北朝鮮の金正恩(キム・ジョンウン)国務委員長が15日、江東郡(カンドングン)地方工業工場竣工式に出席し、総合奉仕所を視察している。[労働新聞=ニュース1]
労働新聞は16日、全国5地域で前日に開かれた地方工場竣工式を報じた。金正恩委員長は平壌市郊外の江東郡(カンドングン)に建設された地方工業工場と総合奉仕所の竣工式に出席した。同紙はこの日1~7面で地方工場の竣工を伝え、建設成果を強調した。
金委員長は江東郡の食料工場と総合奉仕所を見回りながら「地方の飛躍を成就し、復興と文明の高貴な実体を人民に抱かせる事業こそ(中略)一貫して進めるべきこと」と述べた。続いて「新時代地方発展政策の受益者、享有者は他でもなく地方人民」とし「党の政策が人民を訪ねて、人民は党の政策のおかげで幸福を満喫する我々式の社会主義の本態を変わりなく固守し、輝かせていくべき」と強調した。
金委員長が第9回党大会を控えてこうした公開活動をしたのは、国家発展と人民生活で「明確な改変」を成し遂げると公言した自身の政策的成果を浮き彫りにし、住民の忠誠心を誘導してリーダーシップを固めるための戦略と解釈される。

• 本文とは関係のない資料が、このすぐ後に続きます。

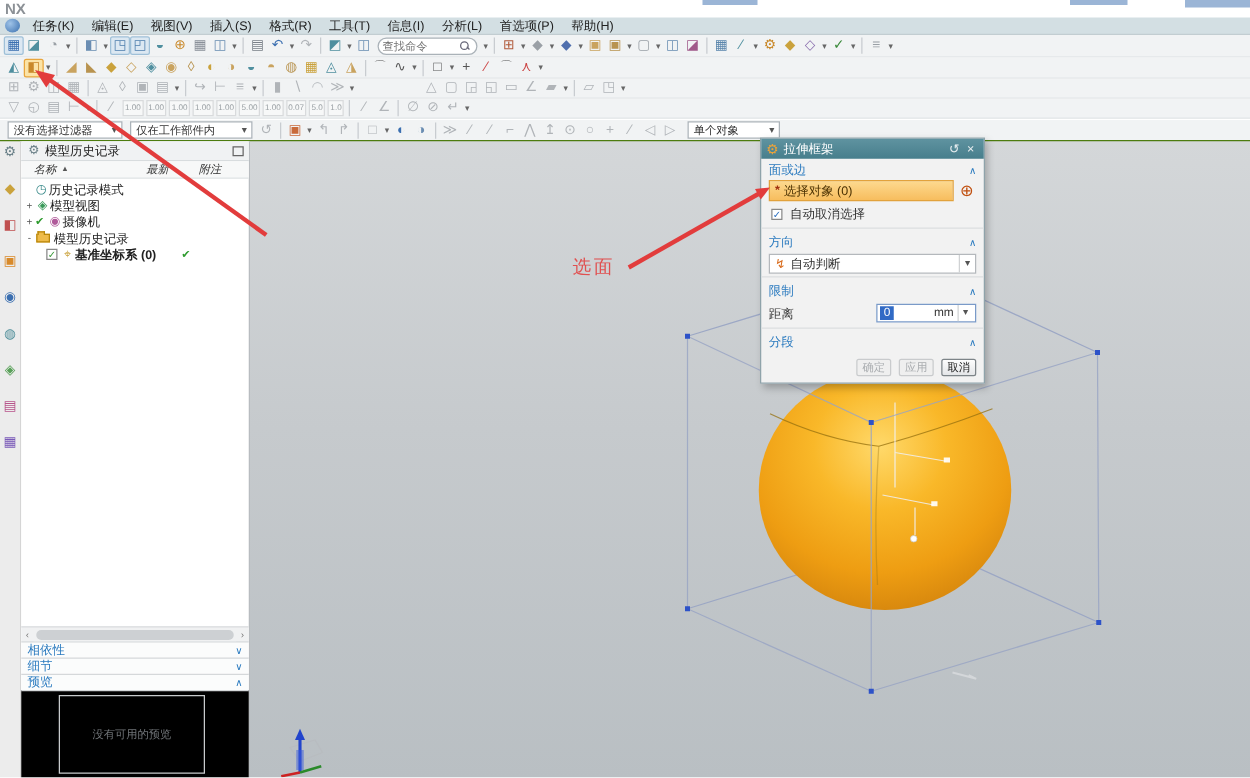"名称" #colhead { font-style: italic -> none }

行事には金正恩委員長の妻の李雪主(イ・ソルジュ)氏と娘のキム・ジュエ氏が登場した。2人が金委員長の公開活動に同行したのは6月の元山葛麻(ウォンサン・カルマ)海岸観光地区竣工式以来およそ6カ月ぶり。李雪主氏はこの日、伊ブランド「グッチ」のマトラッセとみられるバッグを持ち、仏ブランド「カルティエ」と推定される時計を着用していた。
特に同紙はこの日、53枚の関連写真を公開したが、33枚にジュエ氏の姿が見られた。一部の写真ではジュエ氏が金委員長の前を歩くような姿、金委員長が幹部に指示する間にも一人で別の製品を見る姿があった。
北朝鮮は金委員長の地方経済発展構想「地方発展20×10政策」(2024年から10年間に毎年20市・郡に現代的な工場を建設する計画)に基づき各地域に工場、病院、一種のショッピングモールの役割をする総合奉仕所などを建設している。これに先立ち9日から11日まで開かれた労働党全員会議では「地方発展20×10政策」に基づき来年建設事業に着手する20市・郡を確定した。